Since coming back to the UK on February 28, Jan has settled into her new life as a woman.
She said: “People look at me and think I am a 43-year-old woman, but I am really a few weeks old. It’s an exciting voyage of discovery.
“I am happy with my life. It’s very different now, but it’s interesting that I have a male and female perspective on things. In some ways, it’s hard being a woman and trying to get on.
“When you’re a guy, in meetings and so on, you just tell people you want something done and want it done now. But women are more evaluated on their physical attractiveness.
“I am not so ambitious any more. One of the biggest changes is not being bothered about being a managing director or whatever. As a woman, I relate to people more and love going out with my friends, my girlfriends – it’s wonderful. Sometimes I wish Ian was around to sort something, but I am happy.
“I would love to adopt children one day. I have joined dating websites and am open and honest about me and my story.
“I understand men and know what’s going on in their heads. Women are better at empathising about my situation and are curious, whereas some men see it as a slight on their masculinity.
“I would like to carry on with my media career and am very busy doing TV shows and other projects. I want to get the message across that transgender people are not transvestites, we are not Funny Girls.
“That was the idea behind the Channel 4 documentary. I want other people to understand the sacrifices people like me make to go through this. It is not a pleasant experience.

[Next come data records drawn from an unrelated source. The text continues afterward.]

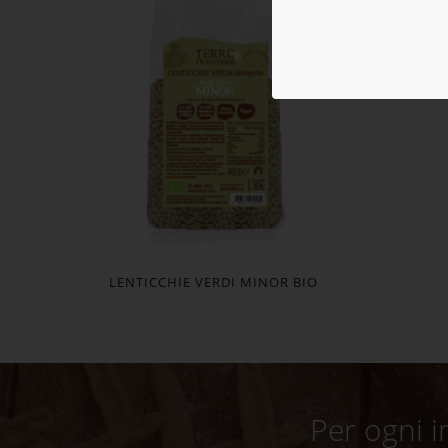
LENTICCHIE VERDI MINOR BIO
Per ogni i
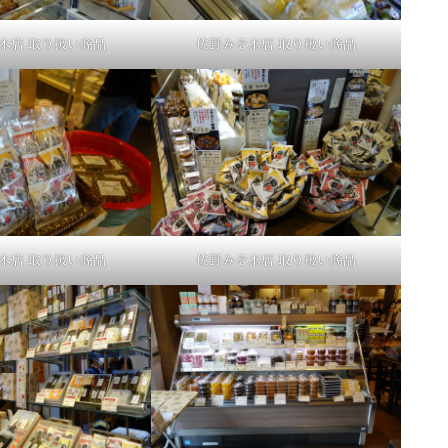
本店 取り扱い商品
佐野みそ本店 取り扱い商品
本店 取り扱い商品
佐野みそ本店 取り扱い商品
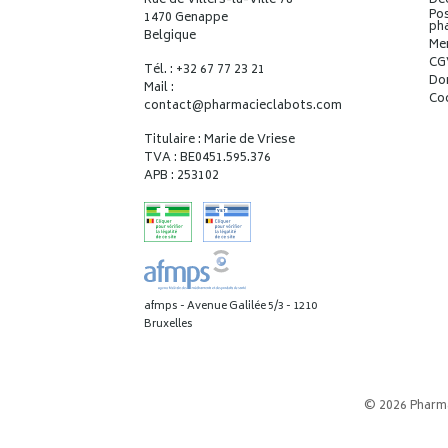
Rue de Villers-la-Ville 78
Déc
Pos
1470 Genappe
ph
Belgique
Me
CG
Tél. : +32 67 77 23 21
Do
Mail :
Co
contact
@
pharmacieclabots.com
Titulaire : Marie de Vriese
TVA : BE0451.595.376
APB : 253102
afmps - Avenue Galilée 5/3 - 1210
Bruxelles
© 2026 Pharm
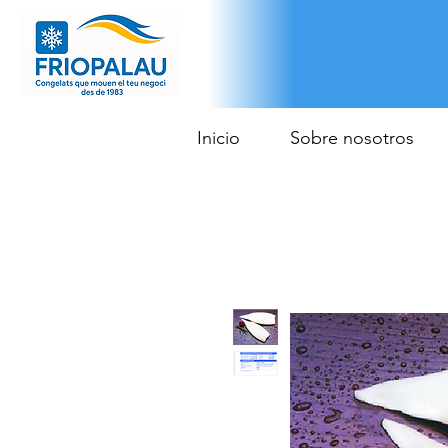
Inicio
Sobre nosotros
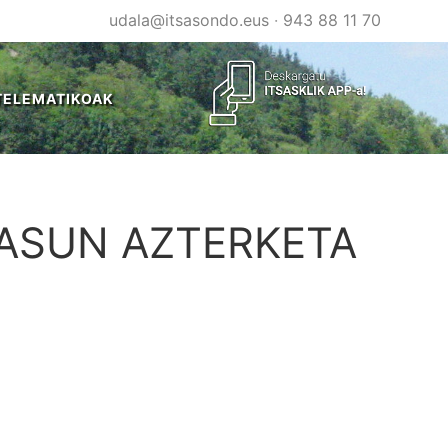
udala@itsasondo.eus
·
943 88 11 70
TELEMATIKOAK
TASUN AZTERKETA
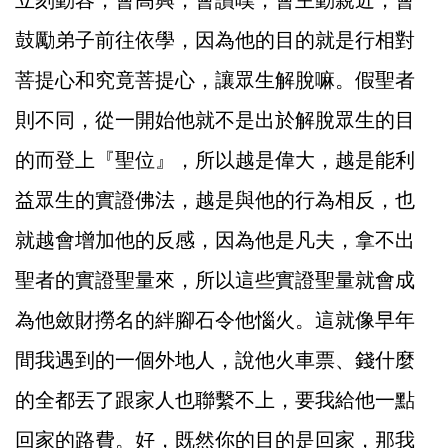
立刻動容，會高興，會讚嘆，會主動親近，會
鼓勵弟子前往依學，因為他的目的就是行相對
菩提心和究竟菩提心，讓眾生解脫嘛。假聖者
則不同，從一開始他就不是出於解脫眾生的目
的而登上『聖位』，所以越是偉大，越是能利
益眾生的實證佛法，越是與他的行為相反，也
就越會增加他的反感，因為他是凡夫，拿不出
聖者的實證聖量來，所以這些實證聖量就會成
為他斂財撈名的絆腳石令他惱火。這就像早年
間我遇到的一個外地人，說他火車票、錢什麼
的全都丟了跟家人也聯繫不上，要我給他一點
回家的路費。好，既然你的目的是回家，那我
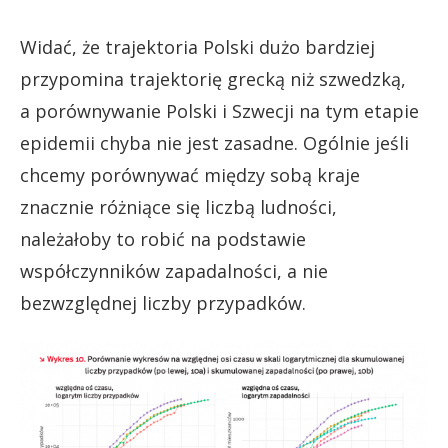
Widać, że trajektoria Polski dużo bardziej
przypomina trajektorię grecką niż szwedzką,
a porównywanie Polski i Szwecji na tym etapie
epidemii chyba nie jest zasadne. Ogólnie jeśli
chcemy porównywać między sobą kraje
znacznie różniące się liczbą ludności,
należałoby to robić na podstawie
współczynników zapadalności, a nie
bezwzględnej liczby przypadków.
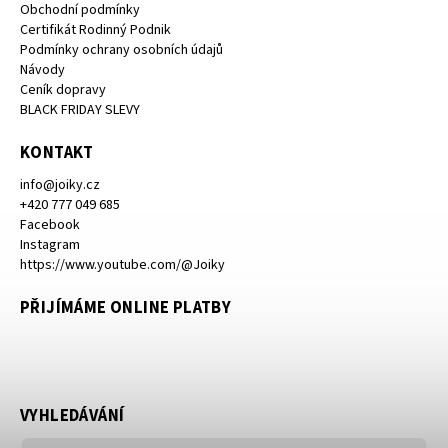
Obchodní podmínky
Certifikát Rodinný Podnik
Podmínky ochrany osobních údajů
Návody
Ceník dopravy
BLACK FRIDAY SLEVY
KONTAKT
info
@
joiky.cz
+420 777 049 685
Facebook
Instagram
https://www.youtube.com/@Joiky
PŘIJÍMÁME ONLINE PLATBY
VYHLEDÁVÁNÍ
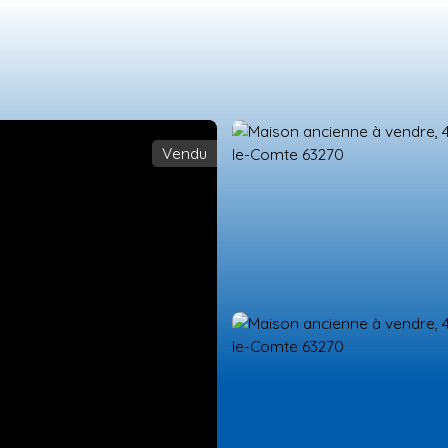
Vendu
ES NEUFS
ESTIMATION
VENDRE
LA TEAM
RECRUTEMENT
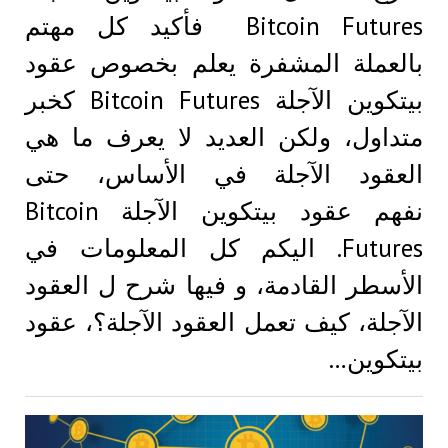
Bitcoin Futures فأكيد كل مهتم
بالعملة المشفرة يعلم بخصوص عقود
بيتكوين الآجلة Bitcoin Futures كخبر
متداول، ولكن العديد لا يعرف ما هي
العقود الآجلة في الأساس، حتى
نفهم عقود بيتكوين الآجلة Bitcoin
Futures. اليكم كل المعلومات في
الأسطر القادمة، و فيها شرح ل العقود
الآجلة، كيف تعمل العقود الآجلة؟، عقود
بيتكوين…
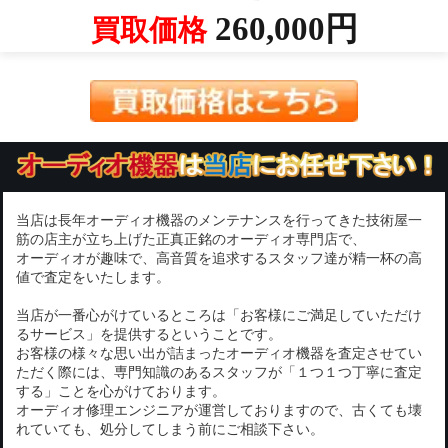
260,000円
買取価格
当店は長年オーディオ機器のメンテナンスを行ってきた技術屋一
筋の店主が立ち上げた正真正銘のオーディオ専門店で、
オーディオが趣味で、高音質を追求するスタッフ達が精一杯の高
値で査定をいたします。
当店が一番心がけているところは「お客様にご満足していただけ
るサービス」を提供するということです。
お客様の様々な思い出が詰まったオーディオ機器を査定させてい
ただく際には、専門知識のあるスタッフが「１つ１つ丁寧に査定
する」ことを心がけております。
オーディオ修理エンジニアが運営しておりますので、古くても壊
れていても、処分してしまう前にご相談下さい。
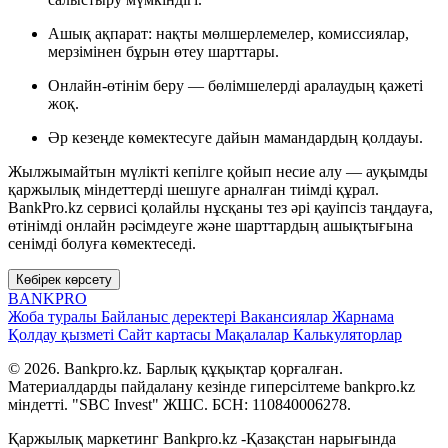
Ашық ақпарат: нақты мөлшерлемелер, комиссиялар,
мерзімінен бұрын өтеу шарттары.
Онлайн-өтінім беру — бөлімшелерді аралаудың қажеті
жоқ.
Әр кезеңде көмектесуге дайын мамандардың қолдауы.
Жылжымайтын мүлікті кепілге қойып несие алу — ауқымды
қаржылық міндеттерді шешуге арналған тиімді құрал.
BankPro.kz сервисі қолайлы нұсқаны тез әрі қауіпсіз таңдауға,
өтінімді онлайн рәсімдеуге және шарттардың ашықтығына
сенімді болуға көмектеседі.
Көбірек көрсету
BANK
PRO
Жоба туралы
Байланыс деректері
Вакансиялар
Жарнама
Қолдау қызметі
Сайт картасы
Мақалалар
Калькуляторлар
© 2026. Bankpro.kz. Барлық құқықтар қорғалған.
Материалдарды пайдалану кезінде гиперсілтеме bankpro.kz
міндетті. "SBC Invest" ЖШС. БСН: 110840006278.
Қаржылық маркетинг Bankpro.kz -Қазақстан нарығында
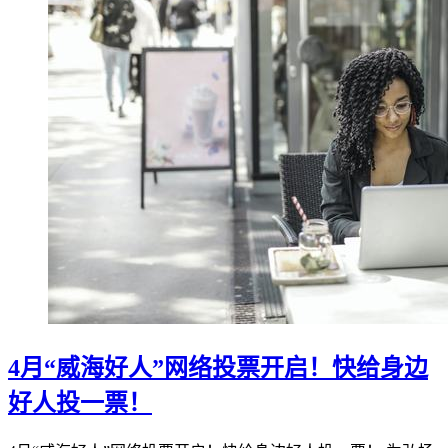
4月“威海好人”网络投票开启！快给身边
好人投一票！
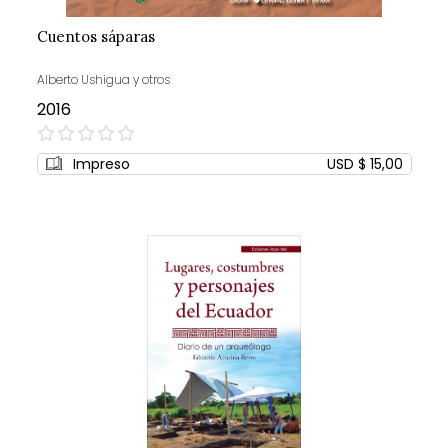
Cuentos sáparas
Alberto Ushigua y otros
2016
0%
Impreso
USD $ 15,00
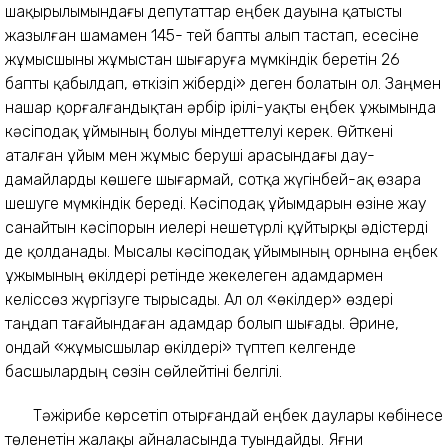
шақырылымындағы депутаттар еңбек дауына қатысты
жазылған шамамен 145- тей бапты алып тастап, есесіне
жұмысшыны жұмыстан шығаруға мүмкіндік беретін 26
бапты қабылдап, өткізіп жіберді» деген болатын ол. Заңмен
нашар қорғалғандықтан әрбір ірілі-уақты еңбек ұжымында
кәсіподақ ұймының болуы міндеттелуі керек. Өйткені
аталған ұйым мен жұмыс беруші арасындағы дау-
дамайларды көшеге шығармай, сотқа жүгінбей-ақ өзара
шешуге мүмкіндік береді. Кәсіподақ ұйымдарын өзіне жау
санайтын кәсіпорын иелері нешетүрлі құйтырқы әдістерді
де қолданады. Мысалы кәсіподақ ұйымының орнына еңбек
ұжымының өкілдері ретінде жекелеген адамдармен
келіссөз жүргізуге тырысады. Ал ол «өкілдер» өздері
таңдап тағайындаған адамдар болып шығады. Әрине,
ондай «жұмысшылар өкілдері» түптеп келгенде
басшылардың сөзін сөйлейтіні белгілі.
Тәжірибе көрсетіп отырғандай еңбек даулары көбінесе
төленетін жалақы айналасында туындайды. Яғни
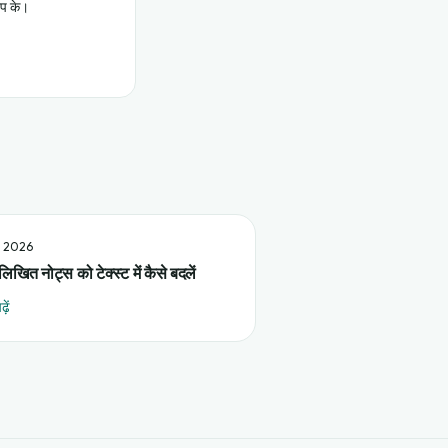
अप के।
ई 2026
लिखित नोट्स को टेक्स्ट में कैसे बदलें
़ें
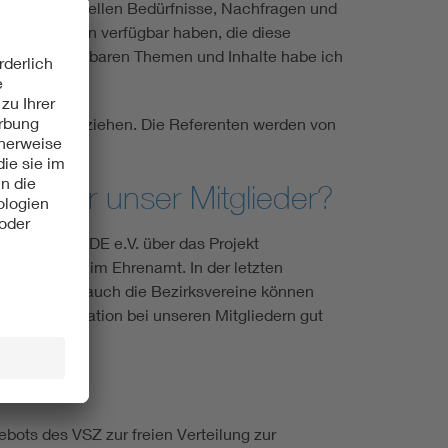
t, deren aktuellen Bedürfnisse, Nachfragen und
te Referenten verfügbar haben, die diese
ber die verfügbaren Themen und Inhalte habe ich
tern.
ungsformate beziehen. Die Referenten werden von
tion für unser Mitglieder?
seitens des VDE e.V. über das Projekt
e Mitglieder im Ehrenamt. In der letzten
worden. Aber auch die Bezirksvereine können
ldungskooperation bei unseren Mitgliedern gut
Wege.
me aus?
ots des VSZ zur freien Verteilung zur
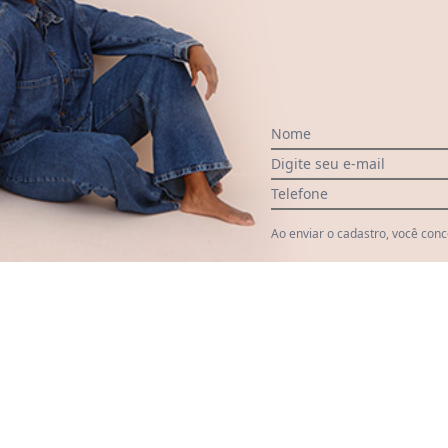
Faça a primeira avaliação
Nome
Digite seu e-mail
Telefone
Ao enviar o cadastro, você con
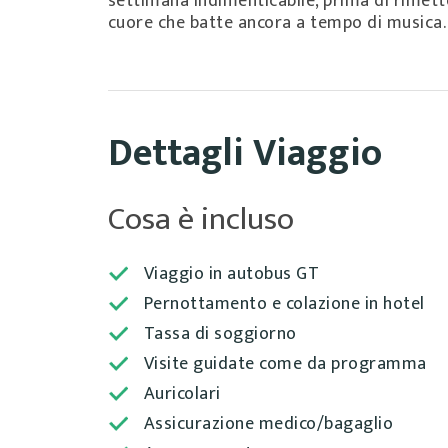
settimana indimenticabile, prima di rimetter
cuore che batte ancora a tempo di musica.
Dettagli Viaggio
Cosa è incluso
Viaggio in autobus GT
Pernottamento e colazione in hotel
Tassa di soggiorno
Visite guidate come da programma
Auricolari
Assicurazione medico/bagaglio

“The pain, the costs – physically and emotionally – I have lost everything in my life. I have been spat at and abused. We live in a democracy and people are entitled to free speech. But what those people don’t realise is, I fought for them to have that right, I have fought for democracy and I would like to think I deserve a bit of respect.
“People can and should still treat us like human beings. I didn’t choose this. What happened to me was an accident of birth.”
“I wake up each morning and think how amazing things are. I still have the same problems as other people but now I am building my new life.
“And instead of building it on sand, I am building it on concrete foundations.”